Stored dataset items
========================
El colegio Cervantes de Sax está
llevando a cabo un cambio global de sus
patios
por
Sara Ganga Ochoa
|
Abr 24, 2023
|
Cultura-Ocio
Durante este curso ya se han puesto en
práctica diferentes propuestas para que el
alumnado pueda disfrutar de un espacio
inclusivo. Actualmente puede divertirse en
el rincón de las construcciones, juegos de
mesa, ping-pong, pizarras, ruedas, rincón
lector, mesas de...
========================
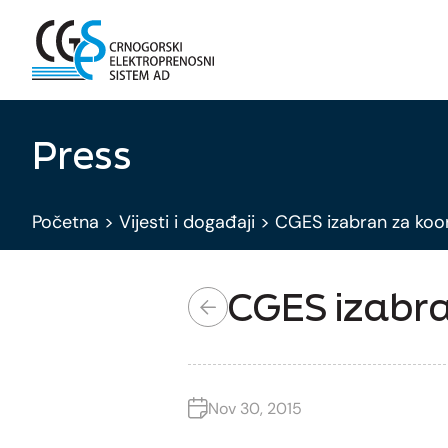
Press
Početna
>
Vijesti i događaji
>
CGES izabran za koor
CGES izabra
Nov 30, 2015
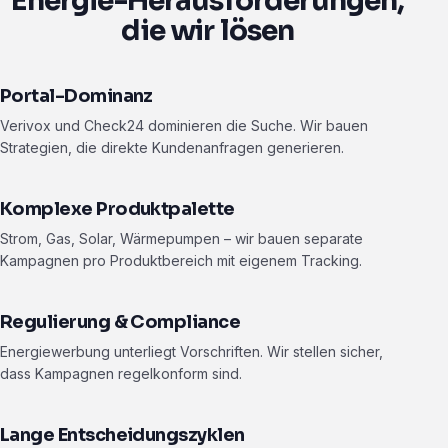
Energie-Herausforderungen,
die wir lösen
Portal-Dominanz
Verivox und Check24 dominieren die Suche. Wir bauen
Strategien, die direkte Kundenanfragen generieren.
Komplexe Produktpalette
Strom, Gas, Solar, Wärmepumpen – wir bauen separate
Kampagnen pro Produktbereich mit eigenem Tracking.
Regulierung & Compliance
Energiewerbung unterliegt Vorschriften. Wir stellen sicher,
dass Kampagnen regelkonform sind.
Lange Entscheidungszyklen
========================
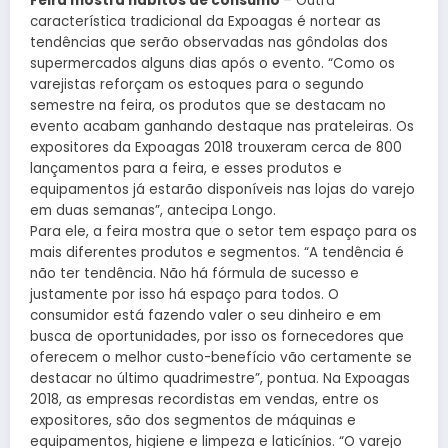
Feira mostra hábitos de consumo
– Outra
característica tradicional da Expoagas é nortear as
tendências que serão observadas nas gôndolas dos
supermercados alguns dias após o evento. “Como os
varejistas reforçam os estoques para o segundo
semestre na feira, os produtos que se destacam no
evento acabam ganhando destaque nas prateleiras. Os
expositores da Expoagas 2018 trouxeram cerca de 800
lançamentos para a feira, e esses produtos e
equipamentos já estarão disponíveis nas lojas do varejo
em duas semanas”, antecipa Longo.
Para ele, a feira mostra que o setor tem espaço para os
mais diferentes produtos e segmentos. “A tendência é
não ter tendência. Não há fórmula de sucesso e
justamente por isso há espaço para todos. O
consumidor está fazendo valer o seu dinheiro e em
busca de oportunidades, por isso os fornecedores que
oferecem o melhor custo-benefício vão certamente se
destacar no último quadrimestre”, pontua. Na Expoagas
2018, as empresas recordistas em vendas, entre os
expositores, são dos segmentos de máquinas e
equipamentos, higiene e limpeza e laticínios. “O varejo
========================
### What to produce
Please pick out every line in the items above that contains the word "espaço" and copy each one. Case counts.

### Output for this exercise
Para ele, a feira mostra que o setor tem espaço para os
justamente por isso há espaço para todos. O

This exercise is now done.